![]() | ||
In machine learning, a deep belief network (DBN) is a generative graphical model, or alternatively a type of deep neural network, composed of multiple layers of latent variables ("hidden units"), with connections between the layers but not between units within each layer.
When trained on a set of examples in an unsupervised way, a DBN can learn to probabilistically reconstruct its inputs. The layers then act as feature detectors on inputs. After this learning step, a DBN can be further trained in a supervised way to perform classification.
DBNs can be viewed as a composition of simple, unsupervised networks such as restricted Boltzmann machines (RBMs) or autoencoders, where each sub-network's hidden layer serves as the visible layer for the next. This also leads to a fast, layer-by-layer unsupervised training procedure, where contrastive divergence is applied to each sub-network in turn, starting from the "lowest" pair of layers (the lowest visible layer being a training set).
The observation, due to Yee-Whye Teh, that DBNs can be trained greedily, one layer at a time, led to one of the first effective deep learning algorithms.
Training algorithm
The training algorithm for DBNs proceeds as follows. Let X be a matrix of inputs, regarded as a set of feature vectors.
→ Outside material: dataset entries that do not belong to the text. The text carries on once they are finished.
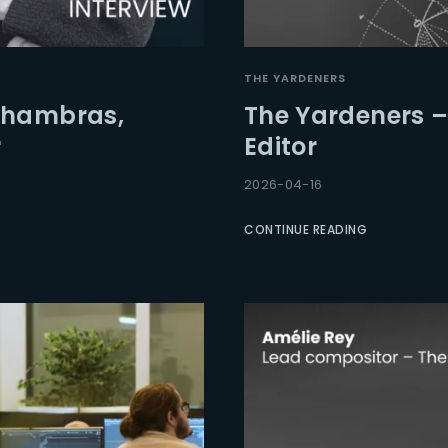
Lost Your Pa
member Me
THE YARDENERS
Chambras,
The Yardeners –
r
Editor
2026-04-16
CONTINUE READING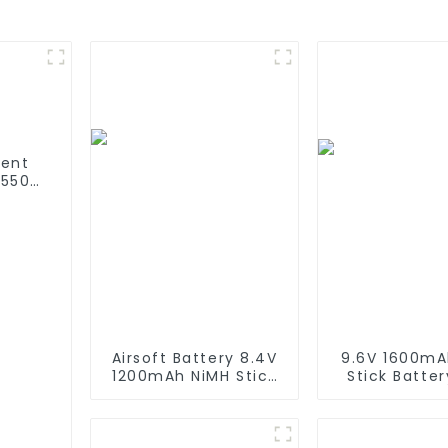
ment
 550
780
sing
Airsoft Battery 8.4V
9.6V 1600mA
1200mAh NiMH Stick
Stick Batter
Battery High
Performance
Performance Stick
Type Batteri
Style Batteries with
Mini Tam
Mini Tamiya
Connector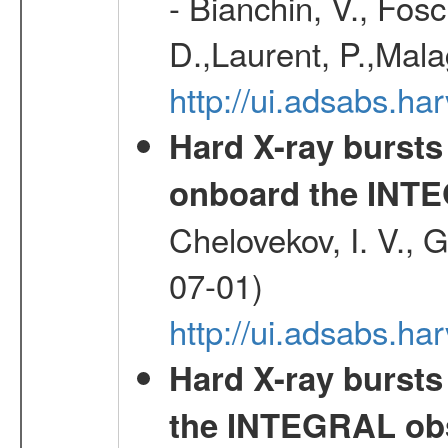
- Bianchin, V., Fosc
D.,Laurent, P.,Mala
http://ui.adsabs.h
Hard X-ray bursts
onboard the INTE
Chelovekov, I. V., 
07-01)
http://ui.adsabs.h
Hard X-ray bursts
the INTEGRAL obs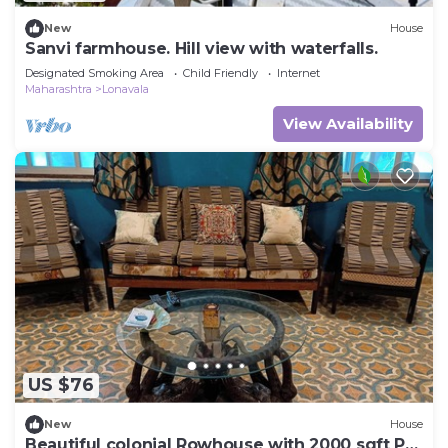
New
House
Sanvi farmhouse. Hill view with waterfalls.
Designated Smoking Area
Child Friendly
Internet
Maharashtra
Lonavala
View Availability
US $76
New
House
Beautiful colonial Rowhouse with 2000 sqft Pvt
- Train a restricted Boltzmann machine on X to obtain its weight matrix, W. Use this as the weight matrix between the lower two layers of the network.
- Transform X by the RBM to produce new data X', either by sampling or by computing the mean activation of the hidden units.
- Repeat this procedure with X ← X' for the next pair of layers, until the top two layers of the network are reached.
- Fine-tune all the parameters of this deep architecture with respect to a proxy for the DBN log- likelihood, or with respect to a supervised training criterion (after adding extra learning machinery to convert the learned representation into supervised predictions, e.g. a linear classifier).